In Central London and Inner London, the car is a failure. Not only is a major source of pollution, and still a significant cause of death and injury, it’s a hopelessly inefficient use of road-space – only taxis are worse. And taxis themselves risk becoming obsolete relics. They’ve been overtaken by new app-based minicab services such as Uber. Protectionist cries go up from taxi ranks to force minicabs to bear the disadvantages and barriers to entry that taxis face: to forsake the convenience of a car summoned on demand, the archaic pre-satnav encumbrance of The Knowledge, forcing drivers to learn fixed routes across London, to be tested in an oral exam. But the answer cannot be to drag Uber back to the 20th Century, but rather to bring taxis into the 21st Century, with predictable pricing, universal satnav, and ending The Knowledge.

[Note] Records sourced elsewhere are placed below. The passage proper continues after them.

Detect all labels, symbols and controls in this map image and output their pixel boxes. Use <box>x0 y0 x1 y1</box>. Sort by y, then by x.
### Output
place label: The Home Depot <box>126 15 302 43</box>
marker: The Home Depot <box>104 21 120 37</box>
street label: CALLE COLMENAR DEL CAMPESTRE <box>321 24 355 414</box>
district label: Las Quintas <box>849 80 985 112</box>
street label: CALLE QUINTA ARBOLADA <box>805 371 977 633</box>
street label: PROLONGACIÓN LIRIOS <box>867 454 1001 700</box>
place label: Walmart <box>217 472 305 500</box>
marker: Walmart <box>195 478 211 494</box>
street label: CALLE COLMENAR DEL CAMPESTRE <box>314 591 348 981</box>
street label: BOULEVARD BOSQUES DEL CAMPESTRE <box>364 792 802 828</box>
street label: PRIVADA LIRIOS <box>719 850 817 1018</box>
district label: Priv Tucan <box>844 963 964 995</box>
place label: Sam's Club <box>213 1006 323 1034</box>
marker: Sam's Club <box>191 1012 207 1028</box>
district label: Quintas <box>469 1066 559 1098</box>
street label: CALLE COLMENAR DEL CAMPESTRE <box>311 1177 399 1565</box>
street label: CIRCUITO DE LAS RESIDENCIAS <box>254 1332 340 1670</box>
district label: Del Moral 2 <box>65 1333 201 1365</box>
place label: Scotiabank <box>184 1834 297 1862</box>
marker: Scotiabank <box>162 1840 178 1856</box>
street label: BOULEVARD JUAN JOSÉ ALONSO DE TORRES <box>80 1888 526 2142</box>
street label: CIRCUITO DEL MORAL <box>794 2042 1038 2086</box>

London’s road-space is, and will remain, tightly restricted. So to accommodate smoother movement of people, we have to use the space much more efficiently. And the ranking of efficiency of space use is well-established, with pedestrian movement out-performing everything else, trams and cycles both perform well, and buses are efficient space users as long as they are popular. So, to increase the capacity of London’s roads, means enabling people to shift up that ranking – making Central and Inner London friendlier for walking, making all of London friendlier for cycling, and building new tram networks to fill in around the tube and train networks.
Tough measures are needed to improve London’s air quality, and to keep the roads flowing. And that means fewer cars on the road, and much fewer vehicles powered by engines that burn fuel. Road-space is scarce, demand is high, one additional vehicle on road at rush hour causes additional delays for many other people; and all this requires a higher congestion charge, and it requires the congestion-charge area to be expanded. Additionally, good air quality is a precious public good. Bad air quality hurts productivity, it hurts health, it makes London less welcoming for tourists and businesses, and it costs the country money because of the extra burden on the health system: so the new Ultra Low Emission Zone will need to be larger too, and charges will need to be sufficient to bring London’s air quality within legal limits – limits it currently breaches again and again, to the detriment of us all.

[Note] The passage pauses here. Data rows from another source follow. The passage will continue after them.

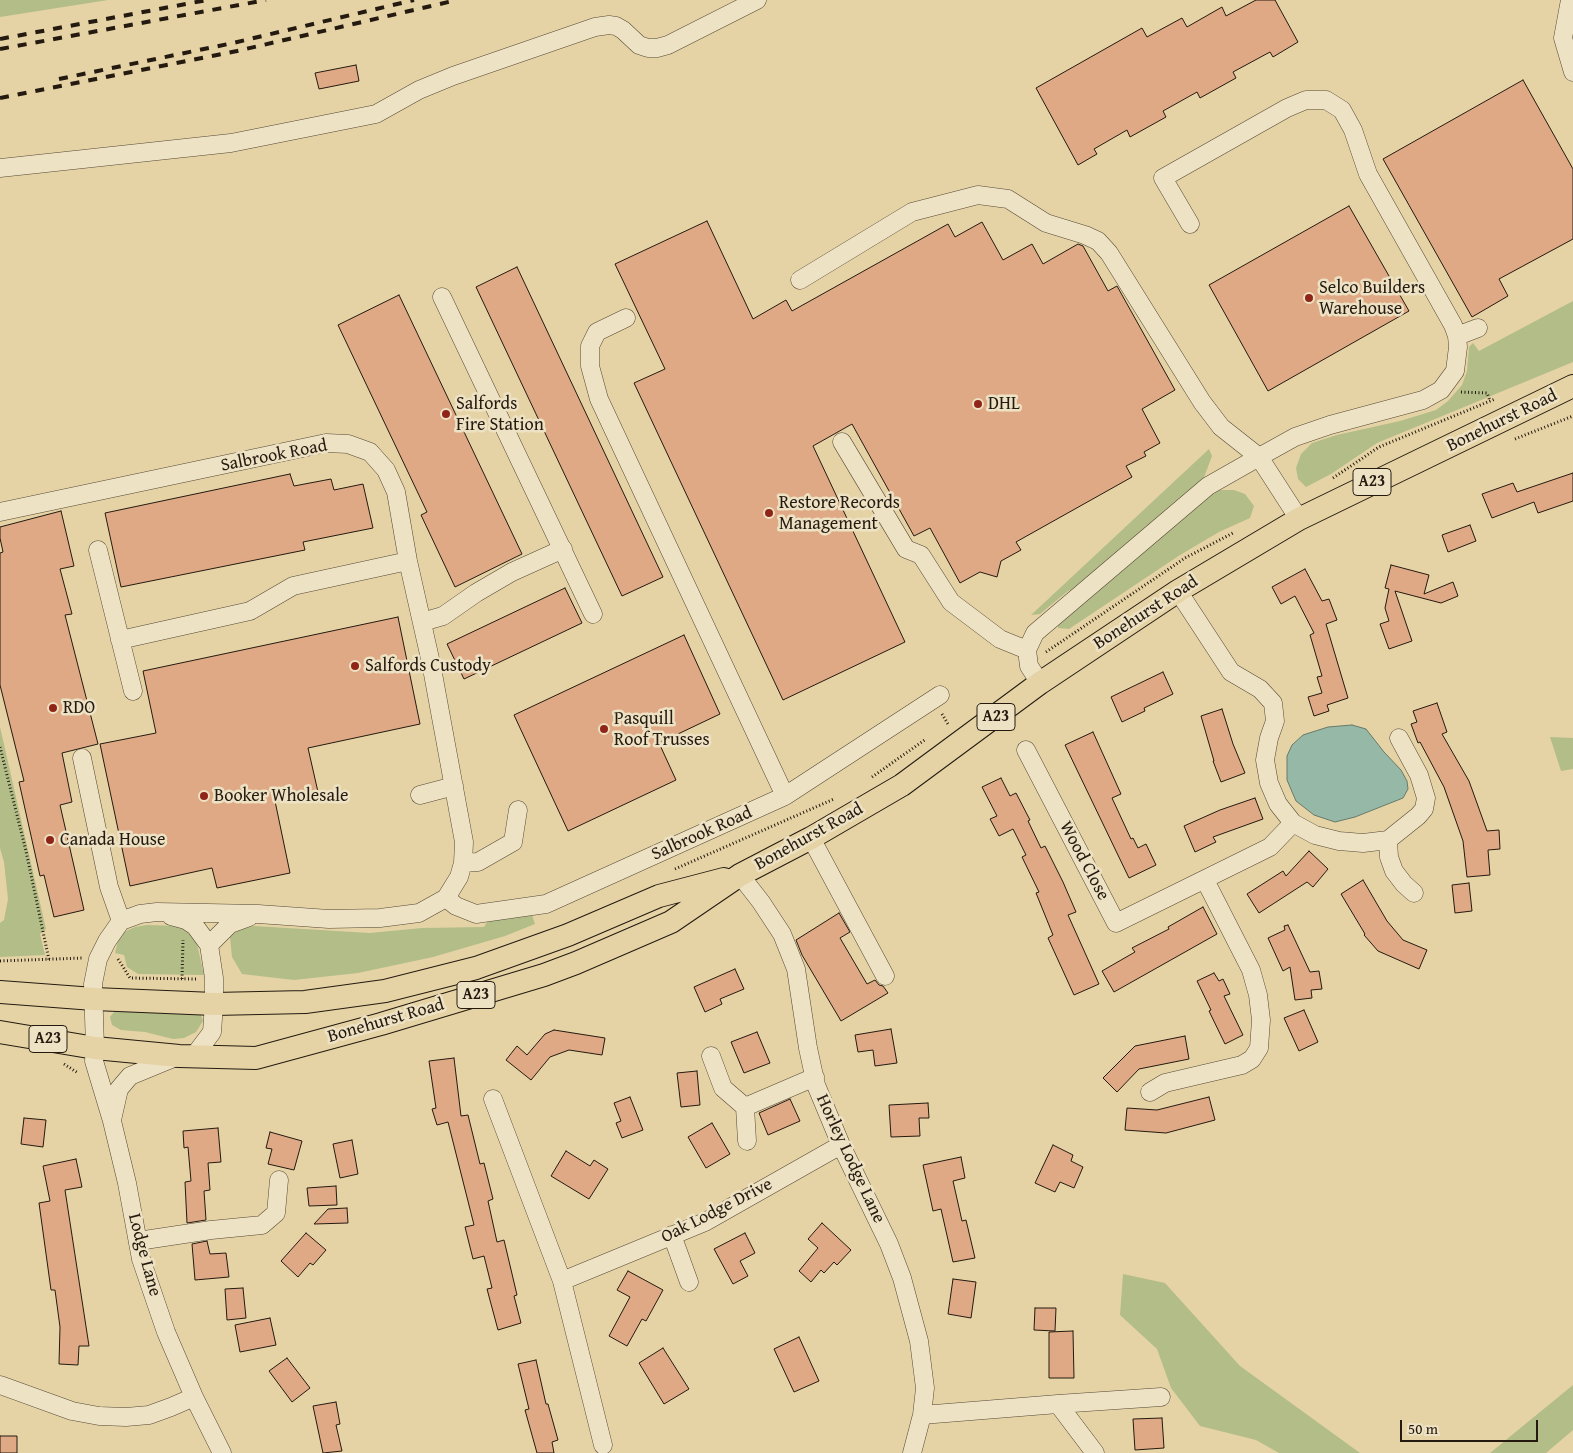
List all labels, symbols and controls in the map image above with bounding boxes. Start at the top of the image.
place label: Selco Builders Warehouse [1319,277,1425,320]
marker: Selco Builders Warehouse [1303,292,1315,304]
street label: Bonehurst Road [1443,385,1561,457]
place label: Salfords Fire Station [456,393,544,436]
place label: DHL [988,393,1020,415]
marker: DHL [972,398,984,410]
marker: Salfords Fire Station [440,408,452,420]
street label: Salbrook Road [219,435,329,477]
road number: A23 [1353,468,1391,496]
place label: Restore Records Management [779,492,900,534]
marker: Restore Records Management [763,507,775,519]
street label: Bonehurst Road [1090,571,1202,655]
place label: Salfords Custody [365,655,491,677]
marker: Salfords Custody [349,660,361,672]
place label: RDO [63,697,95,719]
marker: RDO [47,702,59,714]
road number: A23 [977,704,1015,730]
place label: Pasquill Roof Trusses [614,708,710,751]
marker: Pasquill Roof Trusses [598,723,610,735]
place label: Booker Wholesale [214,785,348,807]
marker: Booker Wholesale [198,790,210,802]
street label: Bonehurst Road [751,798,867,876]
street label: Salbrook Road [648,802,756,866]
street label: Wood Close [1054,818,1114,904]
place label: Canada House [60,829,165,851]
marker: Canada House [44,834,56,846]
road number: A23 [457,982,495,1008]
street label: Bonehurst Road [325,994,447,1048]
road number: A23 [29,1026,67,1052]
street label: Horley Lodge Lane [811,1091,889,1227]
street label: Oak Lodge Drive [658,1174,776,1248]
street label: Lodge Lane [123,1211,165,1299]
scale bar [1403,1410,1540,1442]
text: 50 m [1408,1418,1438,1439]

Is there any future for the car? Well, yes, but it’s not going to much like the past. Electric cars will continue their rise – and it’s up to the Mayor as to whether they facilitate or hinder that. Car usership will continue, but car ownership could transform completely: together with Transport for London, we’re looking at London’s successful travelcard and oystercard – easy ways to use trams, trains, buses, river travel and the Tube across London – and developing ways to extend it to cycle hire, car hire, and taxi / minicab use too – selling [mobility as a service].

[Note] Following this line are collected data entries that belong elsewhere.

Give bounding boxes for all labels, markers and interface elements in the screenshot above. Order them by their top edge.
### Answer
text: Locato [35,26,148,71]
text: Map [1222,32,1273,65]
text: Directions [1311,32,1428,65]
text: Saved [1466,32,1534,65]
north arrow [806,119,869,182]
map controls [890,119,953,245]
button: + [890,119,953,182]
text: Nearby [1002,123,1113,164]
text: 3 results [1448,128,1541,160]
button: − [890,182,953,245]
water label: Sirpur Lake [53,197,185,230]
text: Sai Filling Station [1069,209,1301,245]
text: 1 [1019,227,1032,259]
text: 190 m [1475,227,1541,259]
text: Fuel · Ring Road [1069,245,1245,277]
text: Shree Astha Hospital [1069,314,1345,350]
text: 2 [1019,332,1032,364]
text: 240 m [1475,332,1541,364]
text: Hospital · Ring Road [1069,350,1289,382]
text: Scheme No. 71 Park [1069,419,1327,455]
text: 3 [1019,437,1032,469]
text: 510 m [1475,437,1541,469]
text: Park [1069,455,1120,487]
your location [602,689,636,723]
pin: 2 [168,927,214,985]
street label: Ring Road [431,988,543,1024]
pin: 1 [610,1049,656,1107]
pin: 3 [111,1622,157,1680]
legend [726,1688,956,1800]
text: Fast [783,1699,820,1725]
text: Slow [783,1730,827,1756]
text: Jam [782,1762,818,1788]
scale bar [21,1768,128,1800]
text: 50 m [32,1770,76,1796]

And about twelve years ago, Transport for London commissioned the visionary architect Jan Gehl to come up with proposals to improve city life here: the proposals proved too hot to handle at the time, as they included the pedestrianisation of Regent Street and Oxford Street. The time will come when we’ve finally done that, and everyone will wonder why it took so long.
It will be up to the new Mayor to champion the revitalisation of the transport system that Greater London so badly needs, if the city is to continue to thrive.